Presença de ciganos no Ozanan gera incômodo para moradores

Neto Talmeli

 

Famílias estão inscritas na Cohagra e aguardam novas unidades, conforme documentos exibidos à reportagem

Moradores do bairro Cidade Ozanan ainda reclamam da presença de ciganos em área do bairro. Os ciganos estão na rua Jaci Rodrigues da Cunha. A maioria estava instalada em terreno da comunidade Nova Estrela, local onde houve reintegração de posse em junho de 2015. Já se passaram meses e ainda permanecem no espaço cedido a eles, gerando incômodos aos vizinhos.

Assim que foram colocados no terreno, moradores procuraram o Jornal da Manhã e a Prefeitura questionando a situação. Ficaram indignados, pois se trata de área pública, em que a própria PMU permitiu que se instalassem. E em resposta aos moradores, a Prefeitura disse que os ciganos estavam no local em caráter de urgência e que está tentando ajudá-los, buscando um lugar adequado para abrigá-los, com infraestrutura apropriada.

Já se passarem sete meses e a situação continua a mesma. Os incômodos continuam e os moradores reclamam. Conforme informações repassadas ao JM por pessoas que preferiram manter a identidade preservada, foi feito abaixo-assinado reivindicando providências, com cerca de 150 nomes. Em uma das vezes que buscamos a Cohagra para pedir um posicionamento de quando sairiam, uma assistente social nos revelou que o problema será resolvido, mas que não há prazo, revela moradora.

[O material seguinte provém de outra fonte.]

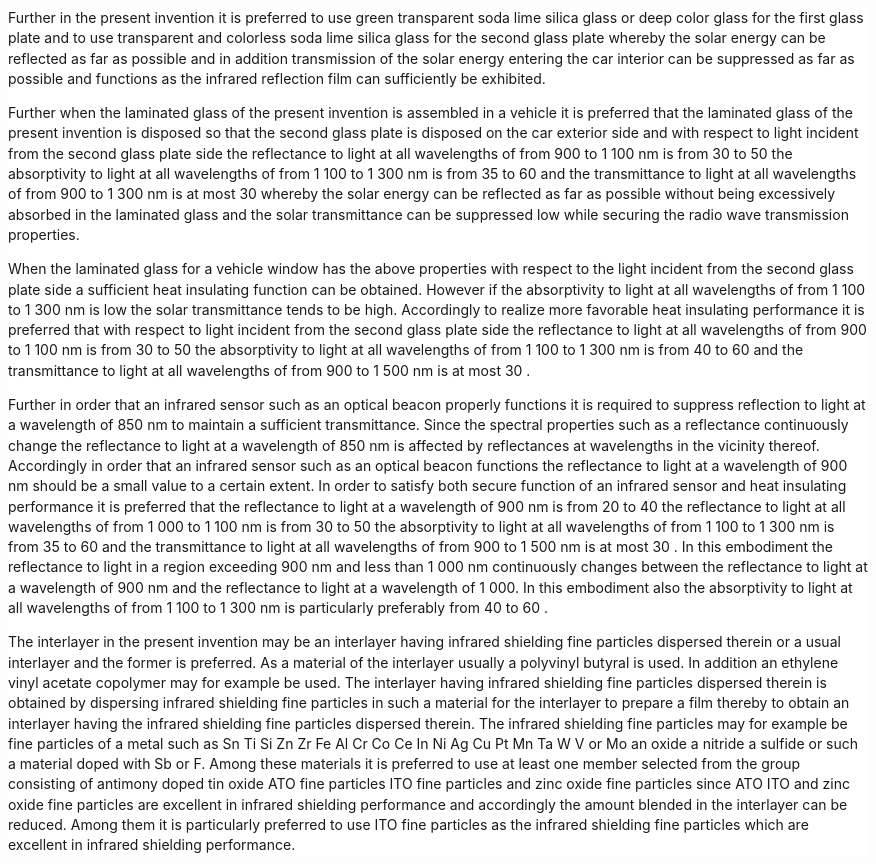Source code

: Further in the present invention it is preferred to use green transparent soda lime silica glass or deep color glass for the first glass plate and to use transparent and colorless soda lime silica glass for the second glass plate whereby the solar energy can be reflected as far as possible and in addition transmission of the solar energy entering the car interior can be suppressed as far as possible and functions as the infrared reflection film can sufficiently be exhibited.

Further when the laminated glass of the present invention is assembled in a vehicle it is preferred that the laminated glass of the present invention is disposed so that the second glass plate is disposed on the car exterior side and with respect to light incident from the second glass plate side the reflectance to light at all wavelengths of from 900 to 1 100 nm is from 30 to 50 the absorptivity to light at all wavelengths of from 1 100 to 1 300 nm is from 35 to 60 and the transmittance to light at all wavelengths of from 900 to 1 300 nm is at most 30 whereby the solar energy can be reflected as far as possible without being excessively absorbed in the laminated glass and the solar transmittance can be suppressed low while securing the radio wave transmission properties.

When the laminated glass for a vehicle window has the above properties with respect to the light incident from the second glass plate side a sufficient heat insulating function can be obtained. However if the absorptivity to light at all wavelengths of from 1 100 to 1 300 nm is low the solar transmittance tends to be high. Accordingly to realize more favorable heat insulating performance it is preferred that with respect to light incident from the second glass plate side the reflectance to light at all wavelengths of from 900 to 1 100 nm is from 30 to 50 the absorptivity to light at all wavelengths of from 1 100 to 1 300 nm is from 40 to 60 and the transmittance to light at all wavelengths of from 900 to 1 500 nm is at most 30 .

Further in order that an infrared sensor such as an optical beacon properly functions it is required to suppress reflection to light at a wavelength of 850 nm to maintain a sufficient transmittance. Since the spectral properties such as a reflectance continuously change the reflectance to light at a wavelength of 850 nm is affected by reflectances at wavelengths in the vicinity thereof. Accordingly in order that an infrared sensor such as an optical beacon functions the reflectance to light at a wavelength of 900 nm should be a small value to a certain extent. In order to satisfy both secure function of an infrared sensor and heat insulating performance it is preferred that the reflectance to light at a wavelength of 900 nm is from 20 to 40 the reflectance to light at all wavelengths of from 1 000 to 1 100 nm is from 30 to 50 the absorptivity to light at all wavelengths of from 1 100 to 1 300 nm is from 35 to 60 and the transmittance to light at all wavelengths of from 900 to 1 500 nm is at most 30 . In this embodiment the reflectance to light in a region exceeding 900 nm and less than 1 000 nm continuously changes between the reflectance to light at a wavelength of 900 nm and the reflectance to light at a wavelength of 1 000. In this embodiment also the absorptivity to light at all wavelengths of from 1 100 to 1 300 nm is particularly preferably from 40 to 60 .

The interlayer in the present invention may be an interlayer having infrared shielding fine particles dispersed therein or a usual interlayer and the former is preferred. As a material of the interlayer usually a polyvinyl butyral is used. In addition an ethylene vinyl acetate copolymer may for example be used. The interlayer having infrared shielding fine particles dispersed therein is obtained by dispersing infrared shielding fine particles in such a material for the interlayer to prepare a film thereby to obtain an interlayer having the infrared shielding fine particles dispersed therein. The infrared shielding fine particles may for example be fine particles of a metal such as Sn Ti Si Zn Zr Fe Al Cr Co Ce In Ni Ag Cu Pt Mn Ta W V or Mo an oxide a nitride a sulfide or such a material doped with Sb or F. Among these materials it is preferred to use at least one member selected from the group consisting of antimony doped tin oxide ATO fine particles ITO fine particles and zinc oxide fine particles since ATO ITO and zinc oxide fine particles are excellent in infrared shielding performance and accordingly the amount blended in the interlayer can be reduced. Among them it is particularly preferred to use ITO fine particles as the infrared shielding fine particles which are excellent in infrared shielding performance.
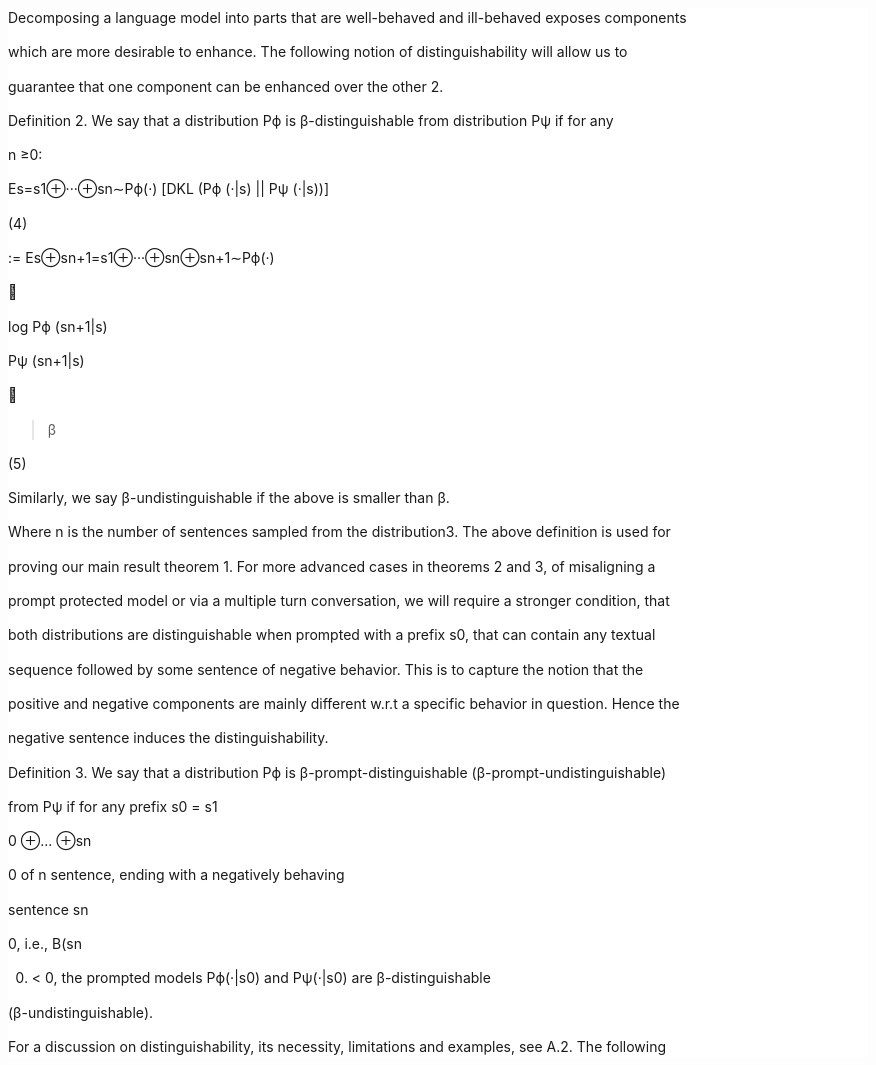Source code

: Decomposing a language model into parts that are well-behaved and ill-behaved exposes components

which are more desirable to enhance. The following notion of distinguishability will allow us to

guarantee that one component can be enhanced over the other 2.

Definition 2. We say that a distribution Pϕ is β-distinguishable from distribution Pψ if for any

n ≥0:

Es=s1⊕···⊕sn∼Pϕ(·) [DKL (Pϕ (·|s) || Pψ (·|s))]

(4)

:= Es⊕sn+1=s1⊕···⊕sn⊕sn+1∼Pϕ(·)



log Pϕ (sn+1|s)

Pψ (sn+1|s)



> β

(5)

Similarly, we say β-undistinguishable if the above is smaller than β.

Where n is the number of sentences sampled from the distribution3. The above definition is used for

proving our main result theorem 1. For more advanced cases in theorems 2 and 3, of misaligning a

prompt protected model or via a multiple turn conversation, we will require a stronger condition, that

both distributions are distinguishable when prompted with a prefix s0, that can contain any textual

sequence followed by some sentence of negative behavior. This is to capture the notion that the

positive and negative components are mainly different w.r.t a specific behavior in question. Hence the

negative sentence induces the distinguishability.

Definition 3. We say that a distribution Pϕ is β-prompt-distinguishable (β-prompt-undistinguishable)

from Pψ if for any prefix s0 = s1

0 ⊕... ⊕sn

0 of n sentence, ending with a negatively behaving

sentence sn

0, i.e., B(sn

0) < 0, the prompted models Pϕ(·|s0) and Pψ(·|s0) are β-distinguishable

(β-undistinguishable).

For a discussion on distinguishability, its necessity, limitations and examples, see A.2. The following
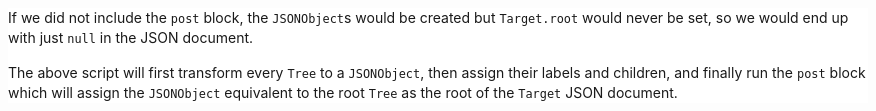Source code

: If we did not include the `post` block, the `JSONObject`s would be created but `Target.root` would never be set, so we would end up with just `null` in the JSON document.

The above script will first transform every `Tree` to a `JSONObject`, then assign their labels and children, and finally run the `post` block which will assign the `JSONObject` equivalent to the root `Tree` as the root of the `Target` JSON document.
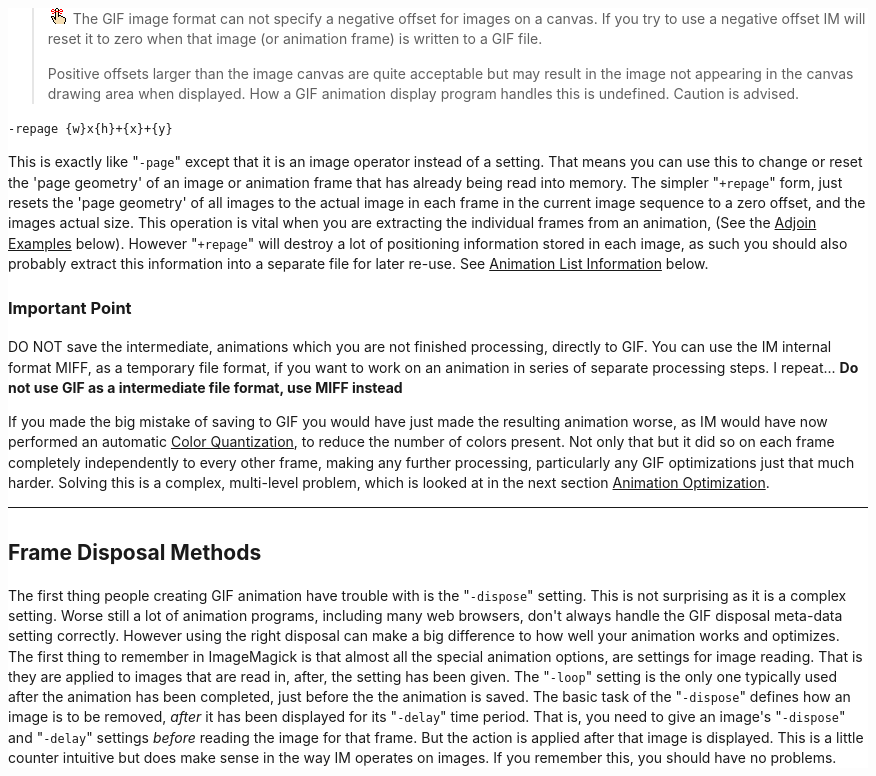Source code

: > ![](../img_www/reminder.gif)![](../img_www/space.gif)
> The GIF image format can not specify a negative offset for images on a canvas.
If you try to use a negative offset IM will reset it to zero when that image (or animation frame) is written to a GIF file.
>
> Positive offsets larger than the image canvas are quite acceptable but may result in the image not appearing in the canvas drawing area when displayed.
How a GIF animation display program handles this is undefined.
Caution is advised.

`-repage {w}x{h}+{x}+{y}`

This is exactly like "`-page`" except that it is an image operator instead of a setting.
That means you can use this to change or reset the 'page geometry' of an image or animation frame that has already being read into memory.
The simpler "`+repage`" form, just resets the 'page geometry' of all images to the actual image in each frame in the current image sequence to a zero offset, and the images actual size.
This operation is vital when you are extracting the individual frames from an animation, (See the [Adjoin Examples](#adjoin) below).
However "`+repage`" will destroy a lot of positioning information stored in each image, as such you should also probably extract this information into a separate file for later re-use.
See [Animation List Information](#list_info) below.
### Important Point

DO NOT save the intermediate, animations which you are not finished processing, directly to GIF.
You can use the IM internal format MIFF, as a temporary file format, if you want to work on an animation in series of separate processing steps.
I repeat...
**Do not use GIF as a intermediate file format, use MIFF instead**

If you made the big mistake of saving to GIF you would have just made the resulting animation worse, as IM would have now performed an automatic [Color Quantization](../quantize/#colors), to reduce the number of colors present.
Not only that but it did so on each frame completely independently to every other frame, making any further processing, particularly any GIF optimizations just that much harder.
Solving this is a complex, multi-level problem, which is looked at in the next section [Animation Optimization](../anim_opt/).

------------------------------------------------------------------------

## Frame Disposal Methods

The first thing people creating GIF animation have trouble with is the "`-dispose`" setting.
This is not surprising as it is a complex setting.
Worse still a lot of animation programs, including many web browsers, don't always handle the GIF disposal meta-data setting correctly.
However using the right disposal can make a big difference to how well your animation works and optimizes.
The first thing to remember in ImageMagick is that almost all the special animation options, are settings for image reading.
That is they are applied to images that are read in, after, the setting has been given.
The "`-loop`" setting is the only one typically used after the animation has been completed, just before the the animation is saved.
The basic task of the "`-dispose`" defines how an image is to be removed, *after* it has been displayed for its "`-delay`" time period.
That is, you need to give an image's "`-dispose`" and "`-delay`" settings *before* reading the image for that frame.
But the action is applied after that image is displayed.
This is a little counter intuitive but does make sense in the way IM operates on images.
If you remember this, you should have no problems.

A reportagem questionou novamente o presidente da Cohagra, Marcos Jammal, sobre a situação. Ele garantiu que a autarquia está providenciando um local adequado para as famílias que estão nesta área. São seis famílias, de comunidade cigana, mas que não vivem como tal. Assim como os demais moradores do Nova Estrela, tinha casa no local que foi desapropriada. E com a retomada do imóvel ficaram desamparadas. Ofertamos casas em outros locais, mas não quiseram, ficaram com medo de perder a chance de conseguir uma casa própria, explica o presidente da autarquia.

Diante desta situação, Jammal revela que foi tomada uma decisão em comum acordo com essas famílias, permitindo a permanência delas na área, até que um novo empreendimento ficasse pronto. E assim está acontecendo. Estas famílias receberão casas do Residencial Marajó, cuja entrega deve acontecer em março, afirma.